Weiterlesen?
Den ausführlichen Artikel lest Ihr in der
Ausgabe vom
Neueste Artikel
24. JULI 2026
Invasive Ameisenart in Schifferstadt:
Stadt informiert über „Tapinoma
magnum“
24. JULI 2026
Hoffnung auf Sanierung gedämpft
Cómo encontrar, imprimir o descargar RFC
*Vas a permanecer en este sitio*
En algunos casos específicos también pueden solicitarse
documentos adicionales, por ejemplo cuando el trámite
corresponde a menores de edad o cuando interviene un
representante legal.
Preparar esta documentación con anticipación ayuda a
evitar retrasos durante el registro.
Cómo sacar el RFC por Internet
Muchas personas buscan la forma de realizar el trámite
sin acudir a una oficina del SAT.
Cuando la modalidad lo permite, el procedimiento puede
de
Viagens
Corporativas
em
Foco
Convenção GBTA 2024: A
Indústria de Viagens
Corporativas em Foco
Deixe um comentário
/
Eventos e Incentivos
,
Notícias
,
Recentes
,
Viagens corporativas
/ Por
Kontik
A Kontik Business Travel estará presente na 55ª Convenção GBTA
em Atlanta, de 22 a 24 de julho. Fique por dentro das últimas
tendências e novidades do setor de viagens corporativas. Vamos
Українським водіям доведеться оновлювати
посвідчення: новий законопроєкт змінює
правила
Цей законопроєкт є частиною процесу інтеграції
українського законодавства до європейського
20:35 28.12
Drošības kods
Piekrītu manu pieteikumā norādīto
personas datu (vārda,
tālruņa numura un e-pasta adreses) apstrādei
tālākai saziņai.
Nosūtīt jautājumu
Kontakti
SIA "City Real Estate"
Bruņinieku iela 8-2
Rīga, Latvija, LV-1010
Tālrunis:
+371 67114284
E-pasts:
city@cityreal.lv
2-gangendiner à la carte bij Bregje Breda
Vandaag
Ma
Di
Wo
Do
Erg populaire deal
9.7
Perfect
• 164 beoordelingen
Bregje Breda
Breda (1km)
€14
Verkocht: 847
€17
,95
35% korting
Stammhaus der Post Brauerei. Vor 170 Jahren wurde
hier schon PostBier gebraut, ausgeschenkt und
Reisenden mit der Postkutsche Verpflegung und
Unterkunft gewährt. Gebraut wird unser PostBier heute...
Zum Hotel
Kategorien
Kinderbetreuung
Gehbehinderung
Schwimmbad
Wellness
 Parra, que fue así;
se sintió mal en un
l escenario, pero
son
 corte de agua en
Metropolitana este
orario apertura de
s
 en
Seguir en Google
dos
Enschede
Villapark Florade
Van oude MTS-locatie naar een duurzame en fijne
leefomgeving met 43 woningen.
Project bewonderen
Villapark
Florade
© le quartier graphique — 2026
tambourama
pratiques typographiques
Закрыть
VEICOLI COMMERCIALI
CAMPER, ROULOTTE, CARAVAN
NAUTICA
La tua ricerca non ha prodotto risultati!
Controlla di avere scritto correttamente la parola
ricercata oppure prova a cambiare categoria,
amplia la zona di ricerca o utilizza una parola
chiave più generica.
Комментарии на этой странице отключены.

┄┄┄┄┄┄┄┄┄┄

### Directions
In the data above, each line holding "законопроєкт" is to be found and copied.

### Result below
посвідчення: новий законопроєкт змінює
Цей законопроєкт є частиною процесу інтеграції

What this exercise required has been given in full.